§ Texte extrait
□ □ □ □ □ □ □

Instantané : Torvill et Dean revivent le jour où ils ont dansé vers la gloire
35 ans se sont écoulés depuis le jour où les patineurs artistiques britanniques Jayne Torvill et Christopher Dean ont dansé sur le Boléro de Ravel, aux Jeux Olympiques d’hiver de Sarajevo 1984. Mais les années n’ont eu aucune prise sur la fascination qu’a exercée leur performance sur le monde entier, ni sur l’impact que cette dernière a eu sur leur sport.
Une partie importante de la grille du prime time de la télévision hertzienne britannique a été consacrée, le jour de Noël 2018, à une adaptation de la danse exécutée par les patineurs Jayne Torvill et Christopher Dean en 1984 : cela en dit long sur l’influence de ce moment olympique dans la culture populaire.
« Honnêtement, cela ne s’est jamais effacé », dit Jayne Torvill, la voix toujours aussi émerveillée. « Nous sommes vraiment ravis et honorés que les gens s’en souviennent encore », ajoute son partenaire Christopher Dean. « Ça nous rend heureux. Cela ressemble à un des grands moments olympiques. Beaucoup de gens nous disent qu’ils se souviennent où ils étaient quand nous avons gagné les Jeux Olympiques. »

□ □ □ □ □ □ □

§ Consigne A
Indiquez si chacune des affirmations suivantes concorde avec le texte sur Torvill et Dean, en répondant par oui ou par non et en citant les mots du texte qui tranchent. (i) Torvill et Dean ont dansé sur le Boléro de Ravel aux Jeux Olympiques d'hiver de Sarajevo, en 1984. (ii) L'adaptation de leur danse a été diffusée à la télévision britannique le jour de l'An 2019. (iii) Selon Jayne Torvill, le souvenir de ce moment s'est estompé avec le temps.
§ Consigne B
Reprenez le texte sur Torvill et Dean et poursuivez-le à partir de sa dernière phrase.
Les lignes n'interviennent en rien dans ce qui est demandé ici.

□ □ □ □ □ □ □

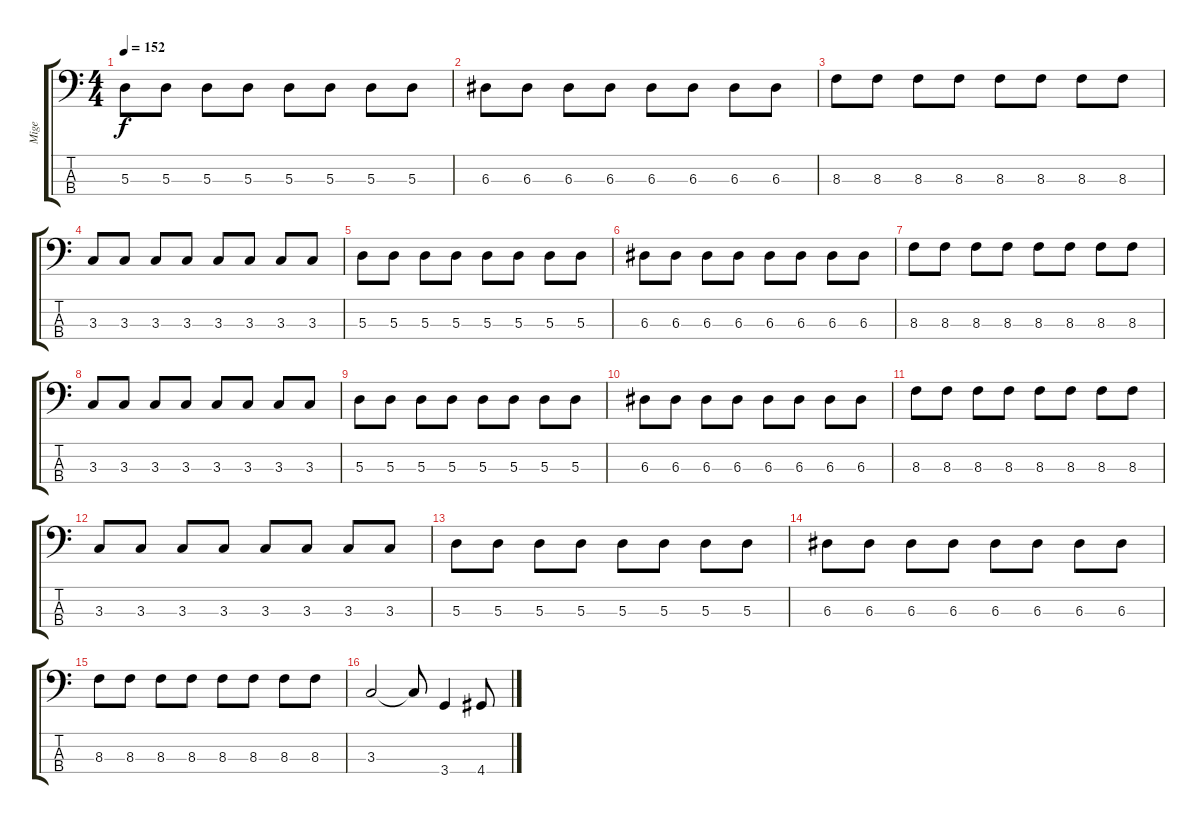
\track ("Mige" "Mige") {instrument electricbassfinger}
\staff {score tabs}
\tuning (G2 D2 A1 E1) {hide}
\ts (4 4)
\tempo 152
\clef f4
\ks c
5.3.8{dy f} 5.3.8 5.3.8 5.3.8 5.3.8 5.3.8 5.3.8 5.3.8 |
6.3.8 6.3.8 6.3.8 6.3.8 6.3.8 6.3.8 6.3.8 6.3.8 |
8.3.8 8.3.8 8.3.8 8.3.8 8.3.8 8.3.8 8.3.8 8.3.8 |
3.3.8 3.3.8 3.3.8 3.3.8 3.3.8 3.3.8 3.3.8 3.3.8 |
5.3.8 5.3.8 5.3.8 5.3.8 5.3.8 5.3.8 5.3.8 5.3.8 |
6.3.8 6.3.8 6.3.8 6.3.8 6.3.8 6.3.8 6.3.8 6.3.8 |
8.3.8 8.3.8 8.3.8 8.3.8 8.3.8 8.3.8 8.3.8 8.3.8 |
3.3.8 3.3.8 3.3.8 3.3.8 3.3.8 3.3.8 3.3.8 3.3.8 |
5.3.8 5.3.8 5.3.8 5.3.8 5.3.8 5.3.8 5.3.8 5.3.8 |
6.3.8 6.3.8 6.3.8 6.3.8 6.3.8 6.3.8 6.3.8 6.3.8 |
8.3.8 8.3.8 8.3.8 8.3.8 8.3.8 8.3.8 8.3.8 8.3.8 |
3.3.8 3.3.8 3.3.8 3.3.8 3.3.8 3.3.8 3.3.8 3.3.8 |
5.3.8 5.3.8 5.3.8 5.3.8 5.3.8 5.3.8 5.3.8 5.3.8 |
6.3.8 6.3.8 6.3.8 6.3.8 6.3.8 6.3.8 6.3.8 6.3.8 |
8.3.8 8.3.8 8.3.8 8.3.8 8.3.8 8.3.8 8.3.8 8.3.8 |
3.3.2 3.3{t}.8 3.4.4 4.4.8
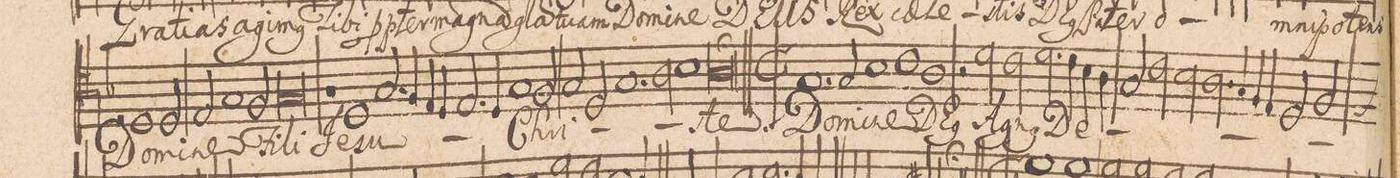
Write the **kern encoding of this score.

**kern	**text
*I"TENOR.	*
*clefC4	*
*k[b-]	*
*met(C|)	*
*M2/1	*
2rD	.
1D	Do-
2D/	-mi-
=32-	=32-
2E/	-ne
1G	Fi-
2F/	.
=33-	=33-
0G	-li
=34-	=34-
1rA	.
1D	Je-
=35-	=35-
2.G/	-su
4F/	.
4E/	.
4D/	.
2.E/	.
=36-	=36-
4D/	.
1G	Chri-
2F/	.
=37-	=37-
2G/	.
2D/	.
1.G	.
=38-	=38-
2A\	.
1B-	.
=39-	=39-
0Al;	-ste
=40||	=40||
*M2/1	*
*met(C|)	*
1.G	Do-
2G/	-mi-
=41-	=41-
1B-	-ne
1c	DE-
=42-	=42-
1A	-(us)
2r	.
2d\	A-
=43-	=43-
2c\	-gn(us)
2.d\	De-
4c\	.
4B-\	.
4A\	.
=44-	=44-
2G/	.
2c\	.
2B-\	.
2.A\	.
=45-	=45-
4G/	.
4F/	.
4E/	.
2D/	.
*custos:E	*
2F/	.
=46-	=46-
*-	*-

□ □ □ □ □ □ □

§ Réponse attendue A
(i) Oui : « ont dansé sur le Boléro de Ravel, aux Jeux Olympiques d’hiver de Sarajevo 1984 ».
(ii) Non : « le jour de Noël 2018 ».
(iii) Non : « Honnêtement, cela ne s’est jamais effacé ».

§ Réponse attendue B
À l’inverse de nombreuses épreuves sportives emblématiques, si l’intérêt pour le Boléro de Torvill et Dean perdure, ce n’est pas à cause de l’intensité dramatique d’une compétition serrée ou du triomphe inattendu d’un outsider : le couple menait en effet confortablement la compétition après le premier jour. Cela vient plutôt de son brio à l’état pur. La prestation impeccable du duo et son évidente passion se sont combinées pour éblouir le public mondial.
« Il s’était passé beaucoup de choses en amont, précise Christopher Dean. Les gens ont commencé à suivre notre carrière à la fin des années 1970, puis nous avons gagné les championnats du monde en 1981, puis en 1982 et enfin en 1983. Les gens se sont passionnés pour Jayne et Chris, tant les patineurs que les personnages que nous incarnions sur la glace. En outre, le Boléro est un morceau très hypnotique et romantique. Dans notre esprit en tout cas, c’est une histoire d’amour. »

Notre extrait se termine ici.